#### TO DO
Please copy the material word for word, starting at the line that contains "the clerical work!" and stopping after the line that contains "## EXECUTIVE SUMMARY".
:::
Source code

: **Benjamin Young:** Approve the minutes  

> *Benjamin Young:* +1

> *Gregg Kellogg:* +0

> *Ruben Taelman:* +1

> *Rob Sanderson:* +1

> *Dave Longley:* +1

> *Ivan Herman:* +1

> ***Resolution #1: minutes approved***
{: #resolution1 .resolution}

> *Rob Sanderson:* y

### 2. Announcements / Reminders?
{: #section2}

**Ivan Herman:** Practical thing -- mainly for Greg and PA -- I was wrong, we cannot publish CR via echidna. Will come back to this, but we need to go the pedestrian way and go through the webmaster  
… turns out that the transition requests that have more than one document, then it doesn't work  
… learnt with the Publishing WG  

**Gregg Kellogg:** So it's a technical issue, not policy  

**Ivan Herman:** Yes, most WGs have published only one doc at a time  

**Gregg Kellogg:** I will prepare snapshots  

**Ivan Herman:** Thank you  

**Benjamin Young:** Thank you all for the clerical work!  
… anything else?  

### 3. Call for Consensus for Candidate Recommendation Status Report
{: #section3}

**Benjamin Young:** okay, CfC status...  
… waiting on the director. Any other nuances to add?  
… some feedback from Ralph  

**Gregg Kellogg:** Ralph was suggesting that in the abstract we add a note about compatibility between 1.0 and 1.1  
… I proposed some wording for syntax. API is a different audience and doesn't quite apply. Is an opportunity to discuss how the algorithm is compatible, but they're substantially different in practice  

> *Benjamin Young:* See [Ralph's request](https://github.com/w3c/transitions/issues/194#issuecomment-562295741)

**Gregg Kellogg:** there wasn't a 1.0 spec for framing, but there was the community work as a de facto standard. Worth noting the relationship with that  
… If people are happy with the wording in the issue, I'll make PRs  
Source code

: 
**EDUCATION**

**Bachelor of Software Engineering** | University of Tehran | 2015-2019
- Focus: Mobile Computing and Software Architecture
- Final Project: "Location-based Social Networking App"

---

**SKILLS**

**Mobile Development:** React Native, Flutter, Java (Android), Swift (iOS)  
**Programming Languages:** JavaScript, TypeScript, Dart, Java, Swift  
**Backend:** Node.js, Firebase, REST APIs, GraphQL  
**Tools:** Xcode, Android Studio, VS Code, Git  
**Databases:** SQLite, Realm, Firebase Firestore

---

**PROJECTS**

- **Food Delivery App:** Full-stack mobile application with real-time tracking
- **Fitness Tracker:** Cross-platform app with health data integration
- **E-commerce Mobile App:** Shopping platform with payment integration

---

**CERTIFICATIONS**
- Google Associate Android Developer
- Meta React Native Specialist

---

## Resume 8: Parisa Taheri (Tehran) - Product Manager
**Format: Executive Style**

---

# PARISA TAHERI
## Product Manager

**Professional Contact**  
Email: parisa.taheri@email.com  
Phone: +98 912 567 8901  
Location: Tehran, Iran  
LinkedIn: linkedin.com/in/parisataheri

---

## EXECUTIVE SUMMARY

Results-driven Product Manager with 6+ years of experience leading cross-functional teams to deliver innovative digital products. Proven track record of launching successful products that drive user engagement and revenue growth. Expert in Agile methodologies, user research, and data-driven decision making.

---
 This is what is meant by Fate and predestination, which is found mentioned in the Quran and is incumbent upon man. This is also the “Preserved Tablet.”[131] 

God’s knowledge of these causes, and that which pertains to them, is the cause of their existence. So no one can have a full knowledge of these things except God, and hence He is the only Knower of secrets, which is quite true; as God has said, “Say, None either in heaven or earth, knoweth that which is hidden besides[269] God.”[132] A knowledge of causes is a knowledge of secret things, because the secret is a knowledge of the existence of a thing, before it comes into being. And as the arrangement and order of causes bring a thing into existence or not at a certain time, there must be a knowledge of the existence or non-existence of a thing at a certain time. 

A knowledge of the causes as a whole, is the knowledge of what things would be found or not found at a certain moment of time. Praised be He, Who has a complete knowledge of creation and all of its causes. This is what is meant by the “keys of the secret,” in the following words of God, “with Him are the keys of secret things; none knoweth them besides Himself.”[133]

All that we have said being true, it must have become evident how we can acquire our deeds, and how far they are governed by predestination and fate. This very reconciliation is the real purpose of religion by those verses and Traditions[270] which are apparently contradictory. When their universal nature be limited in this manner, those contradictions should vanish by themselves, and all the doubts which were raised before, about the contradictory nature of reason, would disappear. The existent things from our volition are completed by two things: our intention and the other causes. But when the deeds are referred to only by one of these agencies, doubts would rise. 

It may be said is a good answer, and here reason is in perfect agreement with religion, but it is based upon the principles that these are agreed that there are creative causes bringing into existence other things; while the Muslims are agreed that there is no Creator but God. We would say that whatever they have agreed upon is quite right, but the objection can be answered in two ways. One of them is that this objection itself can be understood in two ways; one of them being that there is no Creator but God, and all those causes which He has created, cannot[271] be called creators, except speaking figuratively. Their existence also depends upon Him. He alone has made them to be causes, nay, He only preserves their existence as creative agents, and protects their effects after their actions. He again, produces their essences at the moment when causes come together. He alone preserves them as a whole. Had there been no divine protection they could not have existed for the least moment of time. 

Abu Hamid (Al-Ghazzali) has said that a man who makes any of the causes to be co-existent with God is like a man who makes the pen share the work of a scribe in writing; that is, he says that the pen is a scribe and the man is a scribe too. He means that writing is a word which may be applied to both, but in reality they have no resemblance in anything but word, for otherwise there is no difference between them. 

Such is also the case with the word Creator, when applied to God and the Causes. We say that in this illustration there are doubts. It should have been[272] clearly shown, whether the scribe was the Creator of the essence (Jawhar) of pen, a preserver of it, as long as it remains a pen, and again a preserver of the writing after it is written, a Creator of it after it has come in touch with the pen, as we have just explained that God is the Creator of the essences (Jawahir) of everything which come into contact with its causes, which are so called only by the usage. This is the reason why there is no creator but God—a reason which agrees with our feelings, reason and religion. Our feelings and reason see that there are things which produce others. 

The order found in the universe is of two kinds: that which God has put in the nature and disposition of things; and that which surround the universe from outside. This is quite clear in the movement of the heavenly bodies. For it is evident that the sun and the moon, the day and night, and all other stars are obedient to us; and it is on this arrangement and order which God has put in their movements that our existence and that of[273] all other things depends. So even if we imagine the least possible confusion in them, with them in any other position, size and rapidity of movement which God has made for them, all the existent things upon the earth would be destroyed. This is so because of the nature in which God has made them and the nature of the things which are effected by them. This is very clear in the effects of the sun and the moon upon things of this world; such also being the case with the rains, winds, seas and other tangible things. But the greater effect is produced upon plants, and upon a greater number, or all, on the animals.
:::
#### RESPONSE TO THE TASK
**Benjamin Young:** Thank you all for the clerical work!  
… anything else?  

### 3. Call for Consensus for Candidate Recommendation Status Report
{: #section3}

**Benjamin Young:** okay, CfC status...  
… waiting on the director. Any other nuances to add?  
… some feedback from Ralph  

**Gregg Kellogg:** Ralph was suggesting that in the abstract we add a note about compatibility between 1.0 and 1.1  
… I proposed some wording for syntax. API is a different audience and doesn't quite apply. Is an opportunity to discuss how the algorithm is compatible, but they're substantially different in practice  

> *Benjamin Young:* See [Ralph's request](https://github.com/w3c/transitions/issues/194#issuecomment-562295741)

**Gregg Kellogg:** there wasn't a 1.0 spec for framing, but there was the community work as a de facto standard. Worth noting the relationship with that  
… If people are happy with the wording in the issue, I'll make PRs  
Source code

: 
**EDUCATION**

**Bachelor of Software Engineering** | University of Tehran | 2015-2019
- Focus: Mobile Computing and Software Architecture
- Final Project: "Location-based Social Networking App"

---

**SKILLS**

**Mobile Development:** React Native, Flutter, Java (Android), Swift (iOS)  
**Programming Languages:** JavaScript, TypeScript, Dart, Java, Swift  
**Backend:** Node.js, Firebase, REST APIs, GraphQL  
**Tools:** Xcode, Android Studio, VS Code, Git  
**Databases:** SQLite, Realm, Firebase Firestore

---

**PROJECTS**

- **Food Delivery App:** Full-stack mobile application with real-time tracking
- **Fitness Tracker:** Cross-platform app with health data integration
- **E-commerce Mobile App:** Shopping platform with payment integration

---

**CERTIFICATIONS**
- Google Associate Android Developer
- Meta React Native Specialist

---

## Resume 8: Parisa Taheri (Tehran) - Product Manager
**Format: Executive Style**

---

# PARISA TAHERI
## Product Manager

**Professional Contact**  
Email: parisa.taheri@email.com  
Phone: +98 912 567 8901  
Location: Tehran, Iran  
LinkedIn: linkedin.com/in/parisataheri

---

## EXECUTIVE SUMMARY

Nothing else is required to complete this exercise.